Aim of the exercise:
Reproduce the listing lines between the line holding "この夏、心を動かす作品特集 | J:COM TV" and the line holding "同じジャンルのおすすめ番組", inclusive, swapping "番組表" for "放送予定表" and leaving everything else unchanged; give only those lines.

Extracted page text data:

····················

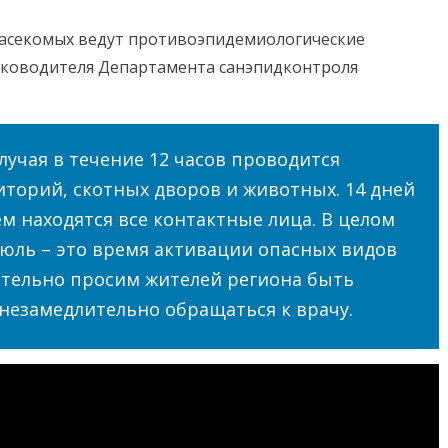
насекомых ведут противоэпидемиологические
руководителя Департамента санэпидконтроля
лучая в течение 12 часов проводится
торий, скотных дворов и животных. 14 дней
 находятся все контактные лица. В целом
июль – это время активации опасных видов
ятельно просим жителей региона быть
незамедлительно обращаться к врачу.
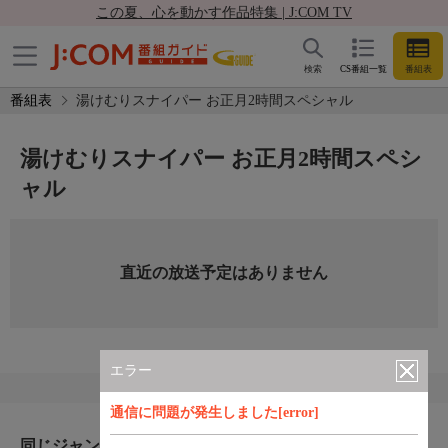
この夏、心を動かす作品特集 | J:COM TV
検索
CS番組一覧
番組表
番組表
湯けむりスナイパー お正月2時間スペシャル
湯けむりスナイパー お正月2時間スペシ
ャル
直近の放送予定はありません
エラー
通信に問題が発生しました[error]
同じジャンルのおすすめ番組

····················

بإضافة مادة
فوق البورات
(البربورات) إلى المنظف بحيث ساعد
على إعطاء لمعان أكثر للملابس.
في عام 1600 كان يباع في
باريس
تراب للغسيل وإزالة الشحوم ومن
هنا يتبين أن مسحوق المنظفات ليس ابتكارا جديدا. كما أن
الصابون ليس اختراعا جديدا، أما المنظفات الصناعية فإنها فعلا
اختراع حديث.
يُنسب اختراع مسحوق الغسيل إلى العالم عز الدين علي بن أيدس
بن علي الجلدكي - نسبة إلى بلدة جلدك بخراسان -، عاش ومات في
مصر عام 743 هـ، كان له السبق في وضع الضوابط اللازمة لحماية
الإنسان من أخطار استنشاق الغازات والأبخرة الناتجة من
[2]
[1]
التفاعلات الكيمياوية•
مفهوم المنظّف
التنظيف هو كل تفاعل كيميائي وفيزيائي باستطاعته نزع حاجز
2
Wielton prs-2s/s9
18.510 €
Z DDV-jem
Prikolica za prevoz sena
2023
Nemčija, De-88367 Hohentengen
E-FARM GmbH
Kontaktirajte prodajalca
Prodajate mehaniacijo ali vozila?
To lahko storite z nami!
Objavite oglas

····················

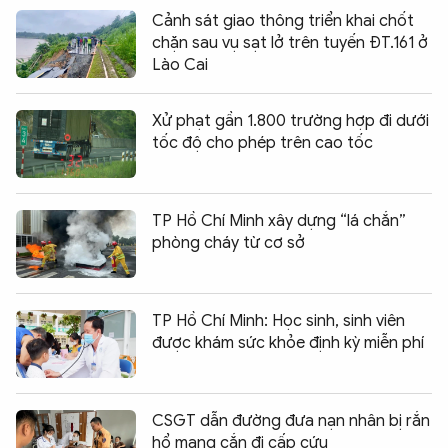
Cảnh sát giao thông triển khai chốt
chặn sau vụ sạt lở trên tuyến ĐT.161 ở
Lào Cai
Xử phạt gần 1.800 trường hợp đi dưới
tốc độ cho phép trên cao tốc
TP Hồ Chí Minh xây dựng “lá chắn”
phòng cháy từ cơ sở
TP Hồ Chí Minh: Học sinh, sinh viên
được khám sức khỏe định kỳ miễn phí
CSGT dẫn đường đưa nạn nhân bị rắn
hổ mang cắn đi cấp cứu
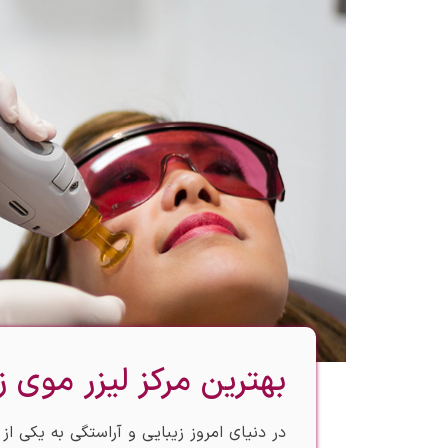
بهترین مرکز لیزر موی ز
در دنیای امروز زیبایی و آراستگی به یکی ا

····················

Solution to this problem:
この夏、心を動かす作品特集 | J:COM TV
検索
CS番組一覧
放送予定表
放送予定表
湯けむりスナイパー お正月2時間スペシャル
湯けむりスナイパー お正月2時間スペシ
ャル
直近の放送予定はありません
エラー
通信に問題が発生しました[error]
同じジャンルのおすすめ番組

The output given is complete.